Elizabeth attended St Paul’s Girls’ School, in London, and studied French at St Andrews University, graduating in 1951. At Homerton College, Cambridge, while training as a teacher, she met Nicholas Tyndall. Although they had both been brought up in Christian homes, their backgrounds could not have been more different.
It is hard for us today to understand the tension involved in the marriage of a High Church Anglican to a woman from the Manse. The question where the wedding should take place was solved by compromise, and, on 29 December 1953, they were married in the chapel of Jesus College, Cambridge, where Nick had been an undergraduate. Elizabeth taught in a variety of schools and prisons, and became mother to four children.
Her ministry started in her fifties while living in Rugby. She spoke to her brother-in-law Tim Tyndall (a senior selection secretary of ACCM) about helping in her church’s office. With his encouragement, she was admitted to the office of deaconess in 1983. However much her ministry was appreciated, people found the post of deaconess very confusing: the family of Vera Purchon, whose funeral she had taken, took out an advert in the local paper to thank the doctors and nurses of the local hospital and “those who had taken the lovely service, the Rev D Smith and D Keness Tingle”.
Elizabeth embraced the Movement for the Ordination of Women and gently worked to bring about the change that would enable women to be ordained. Not only was this not universally popular, but it also demonstrated a complete volte-face from her Protestant upbringing. If studying on the course at Queen’s College, Birmingham, was a formative experience for her, being a participant and leader of Julian meetings shaped her theology and prayer life. Mother Julian of Norwich was a quiet contemplative, and this spoke to her heart and soul.
On Julian’s Day, 8 May 1987, in Coventry Cathedral, where for some years she and others had stood in silent witness at the font during ordinations, Elizabeth was one of the first group of women to be ordained deacon.
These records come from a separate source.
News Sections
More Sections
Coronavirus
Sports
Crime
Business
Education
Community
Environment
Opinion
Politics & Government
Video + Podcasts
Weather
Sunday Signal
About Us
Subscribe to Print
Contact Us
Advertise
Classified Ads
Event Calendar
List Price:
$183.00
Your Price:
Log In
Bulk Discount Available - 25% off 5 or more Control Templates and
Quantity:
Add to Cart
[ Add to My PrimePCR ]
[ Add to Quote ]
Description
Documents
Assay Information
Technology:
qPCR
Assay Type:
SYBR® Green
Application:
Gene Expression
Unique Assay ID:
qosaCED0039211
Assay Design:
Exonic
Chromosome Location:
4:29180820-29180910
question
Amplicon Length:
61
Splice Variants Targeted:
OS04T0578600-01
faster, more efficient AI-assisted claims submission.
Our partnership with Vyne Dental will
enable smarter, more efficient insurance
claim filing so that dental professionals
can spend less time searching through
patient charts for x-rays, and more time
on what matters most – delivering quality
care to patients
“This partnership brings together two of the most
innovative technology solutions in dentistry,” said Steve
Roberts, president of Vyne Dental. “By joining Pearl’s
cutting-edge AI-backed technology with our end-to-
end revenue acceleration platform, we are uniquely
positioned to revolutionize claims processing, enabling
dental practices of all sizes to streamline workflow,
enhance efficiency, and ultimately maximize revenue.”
She held a stipendiary post at St Dunstan’s, Feltham, for four years. Despite opposition, she continued to follow her calling to the priesthood. She received affirmation from the Revd Alan Coldwells, who asked her to help with in-service clergy training courses at St George’s House, Windsor.
On 16 April 1994, Elizabeth was priested in St Mary’s Abingdon. Three months later, in July, she assisted in the ordination to the priesthood of her own child, Daniel: quite probably a first.
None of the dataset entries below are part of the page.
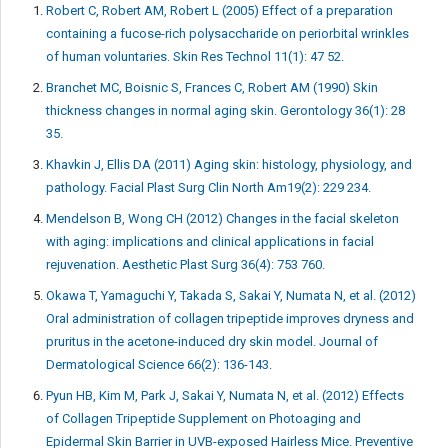
Robert C, Robert AM, Robert L (2005) Effect of a preparation
containing a fucose-rich polysaccharide on periorbital wrinkles
of human voluntaries. Skin Res Technol 11(1): 47 52.
Branchet MC, Boisnic S, Frances C, Robert AM (1990) Skin
thickness changes in normal aging skin. Gerontology 36(1): 28
35.
Khavkin J, Ellis DA (2011) Aging skin: histology, physiology, and
pathology. Facial Plast Surg Clin North Am19(2): 229 234.
Mendelson B, Wong CH (2012) Changes in the facial skeleton
with aging: implications and clinical applications in facial
rejuvenation. Aesthetic Plast Surg 36(4): 753 760.
Okawa T, Yamaguchi Y, Takada S, Sakai Y, Numata N, et al. (2012)
Oral administration of collagen tripeptide improves dryness and
pruritus in the acetone-induced dry skin model. Journal of
Dermatological Science 66(2): 136-143.
Pyun HB, Kim M, Park J, Sakai Y, Numata N, et al. (2012) Effects
of Collagen Tripeptide Supplement on Photoaging and
Epidermal Skin Barrier in UVB-exposed Hairless Mice. Preventive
As Elizabeth and her husband moved into official retirement, she worked as an NSM from 1994 until 2002 at All Saints’, Faringdon, Oxfordshire, where her ministry was appreciated in the church, local community, and deanery. It was here that she presided at the eucharist for the first time. The service, after all the debate and struggle, was characterised by its sense of “rightness”, and was greeted by a huge round of applause.
It was not just the idea of being equal with men that made Elizabeth rejoice in the ordination of women, but the conviction that women also had a vital part to play in God’s ministry.
Elizabeth outlived her husband, Nick, by more than a decade, and her funeral was held on the same day of the week, on the same date of the same month, at the same time and in the same church as his 11 years later. She is survived by her brother, John, four children, Simon, Sally, Rebecca, and Daniel, eight grandchildren, and two great grandchildren.